There's a lot to unpack here. First, it's true that the teachers don't teach the test. But it's also true that the national exams don't actually measure actual intelligence or knowledge. The national exams aren't all that focused on analytical or HOTS (High-Order Thinking Skills) questions—that kinds of questions that require students to thoroughly understand theories and apply critical thinking to solve.

Instead, the exams are concerned with memorization, so students just cram as many sample questions as they can into their heads before the test day—and this is what bimbel does best. But whether or not this is actually useful for the future is up to debate. (It's also a common topic of discussion in East vs. West teaching methods, but the idea that critical thinking is somehow a Western concept is pretty ignorant of history and more than a little Eurocentric.)

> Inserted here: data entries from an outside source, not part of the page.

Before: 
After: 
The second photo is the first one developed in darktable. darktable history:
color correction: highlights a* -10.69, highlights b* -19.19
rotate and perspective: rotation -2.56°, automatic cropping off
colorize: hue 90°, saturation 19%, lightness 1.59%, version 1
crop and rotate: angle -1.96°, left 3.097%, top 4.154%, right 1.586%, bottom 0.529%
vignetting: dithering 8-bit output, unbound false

Then there's the bigger issues at hand—that Indonesia's national education system is in serious need of reform. As of 2017, 25 percent of the country's 3.5 million teachers weren't fully qualified to teach. Fifty-two percent of teachers weren't certified either.

A lot of the people working in classrooms wouldn't even be teachers if Indonesia was able to find enough qualified applicants to replace them. But, in reality, the country is suffering from a shortage of 756,000 teachers, according to the Ministry of Education. When there's not enough teachers to fill vacant classrooms, schools are forced to accept unqualified teachers instead, usually through informal contracts and under special conditions.

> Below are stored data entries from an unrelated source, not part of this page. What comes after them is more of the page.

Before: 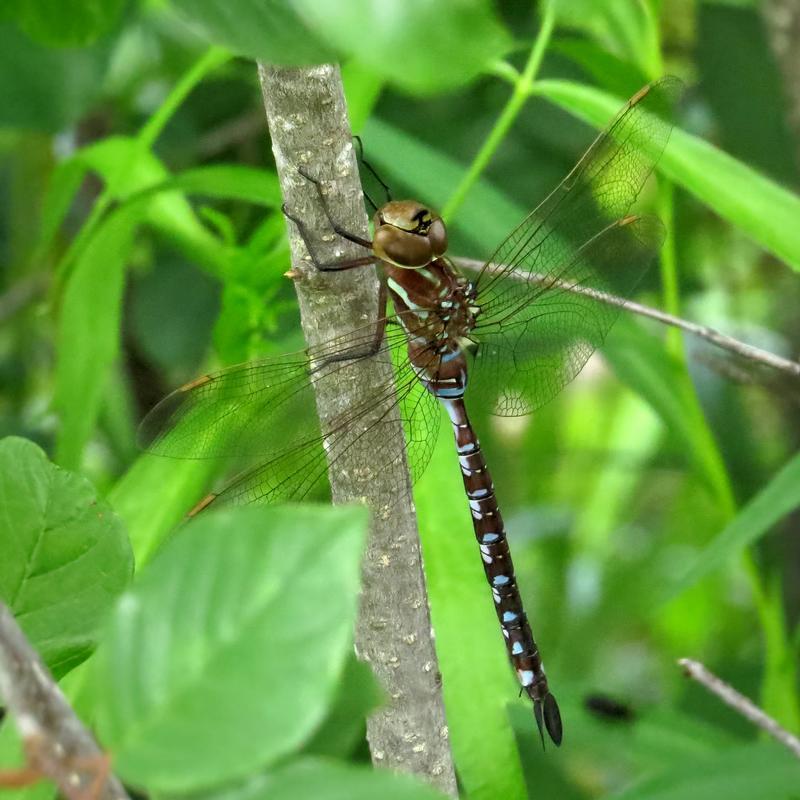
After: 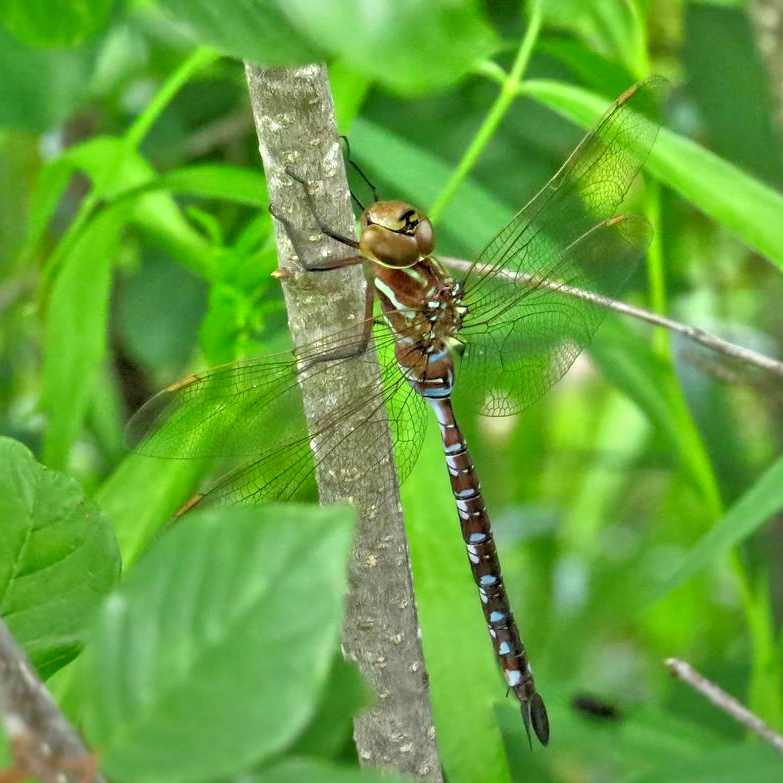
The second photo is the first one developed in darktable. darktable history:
crop: left 1.743%, right 0.268%, bottom 2.011%
shadows and highlights: shadows 40, highlights -54, highlights color adjustment 46%, low approximation 0.01, soften with gaussian
graduated density: rotation -180°, offset 27.42
tone equalizer: -7 EV 0.15 EV, -6 EV 0.6 EV, -5 EV 1.15 EV, -4 EV 1.33 EV, -3 EV 1.15 EV, -2 EV 0.6 EV, -1 EV 0.15 EV, mask exposure compensation -0.5 EV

So there's not enough teachers, but how about bimbel? There's more than enough. But what happens when a student can't afford the Rp 9 million to Rp 12 million per semester ($612 to $820 USD) for these after-school classes? Sadly, most of the students who can't afford the classes are left to fend for themselves.

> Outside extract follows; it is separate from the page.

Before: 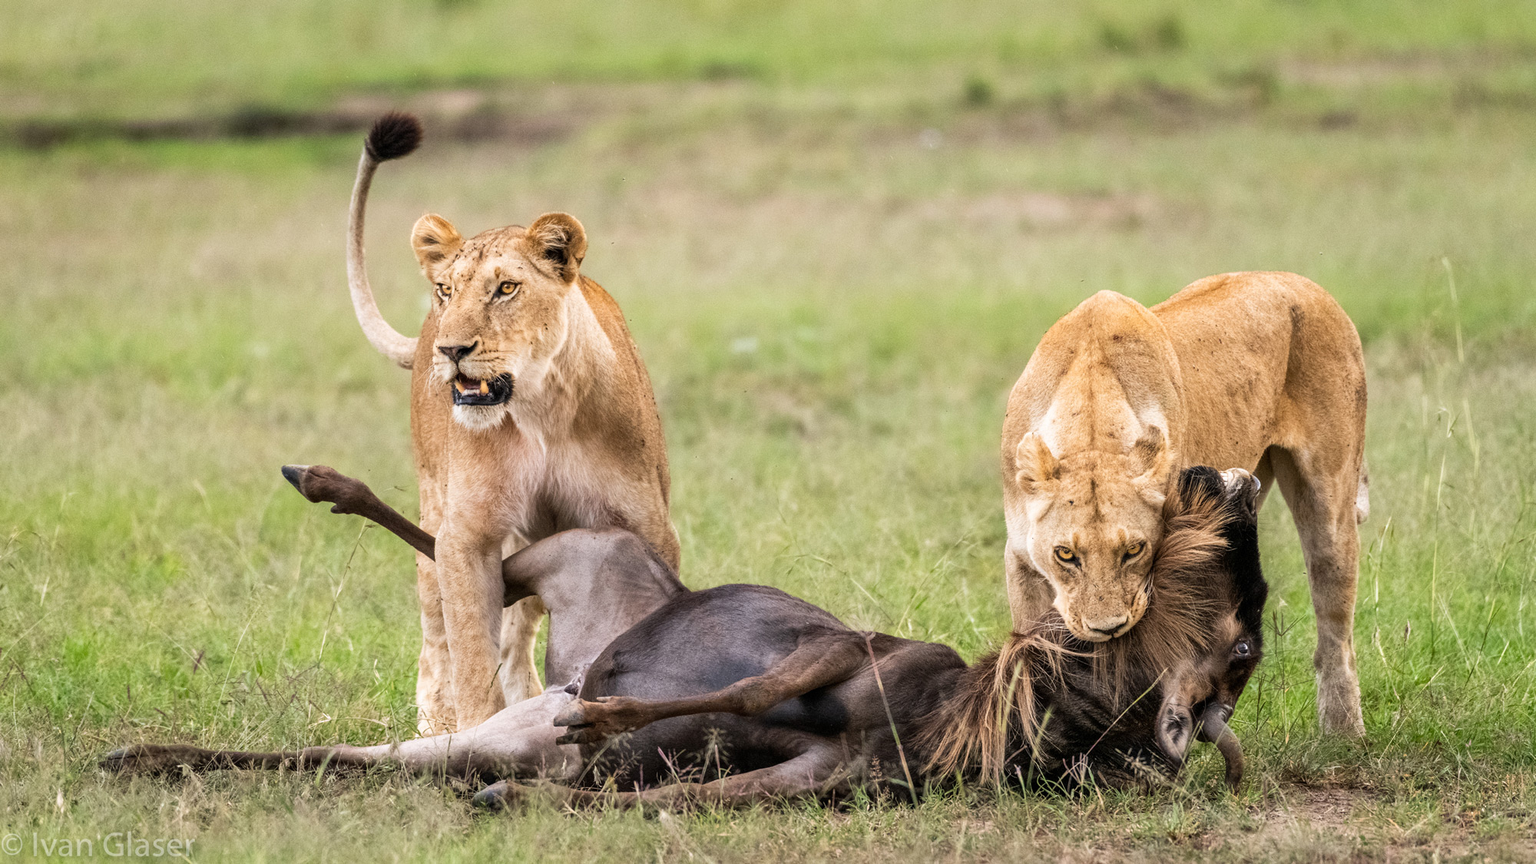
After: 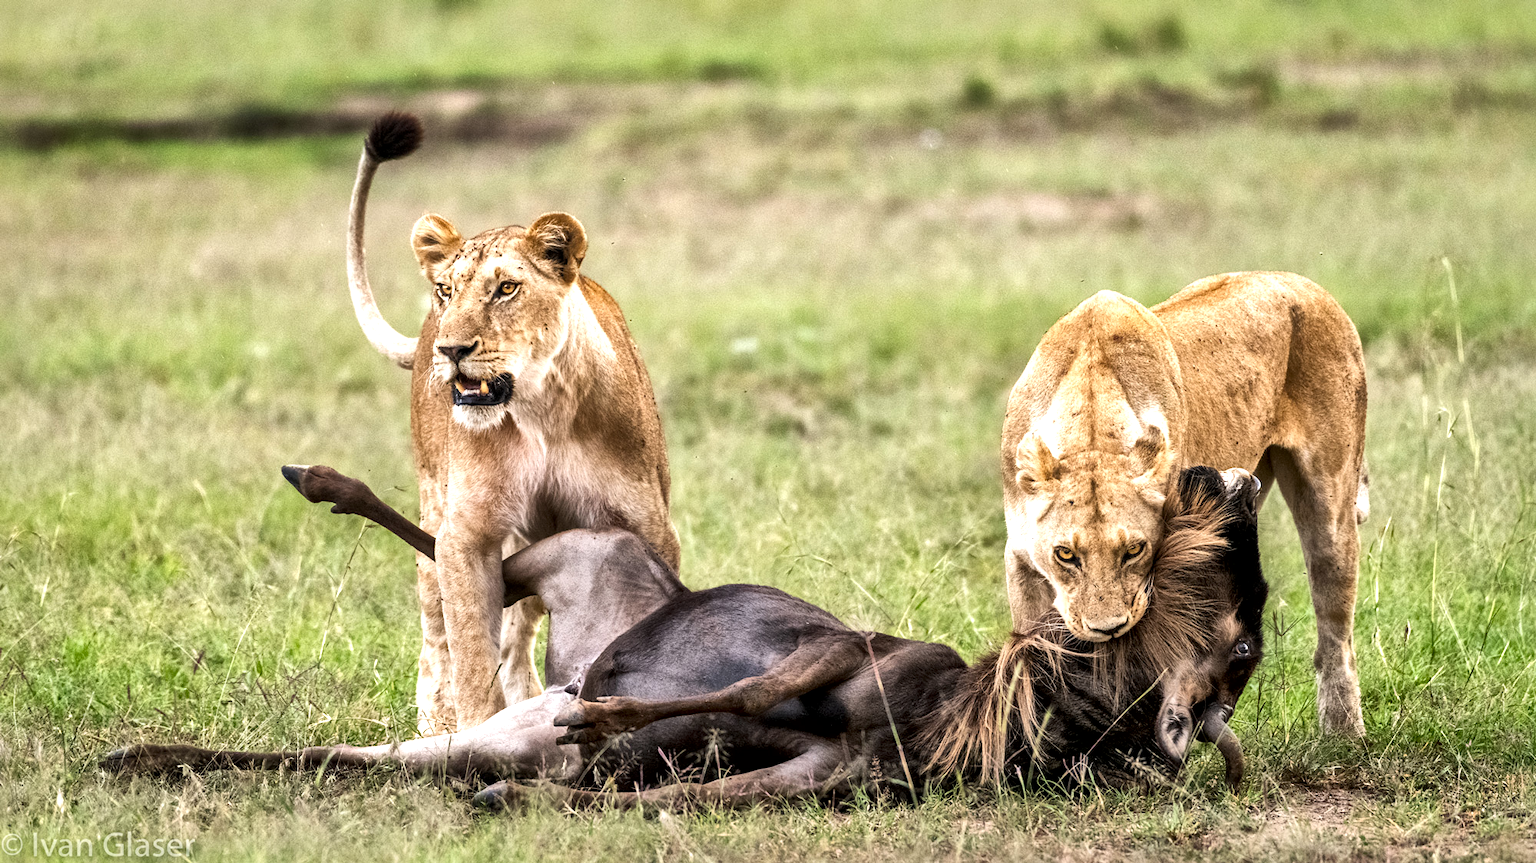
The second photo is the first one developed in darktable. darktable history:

The internet is full of sites offering advice to students committed to doing "UN Tanpa Bimbel," or the national exams without the bimbel. These articles offer step-by-step advice to going it alone, including advice like "set your targets (but not too high)," because you can definitely take the exams without the cram classes, but you probably can't score in the top percentile. That's because the bimbel is a band-aid on a broken educational system. But without costly reform, it's a band-aid we all, sadly, need.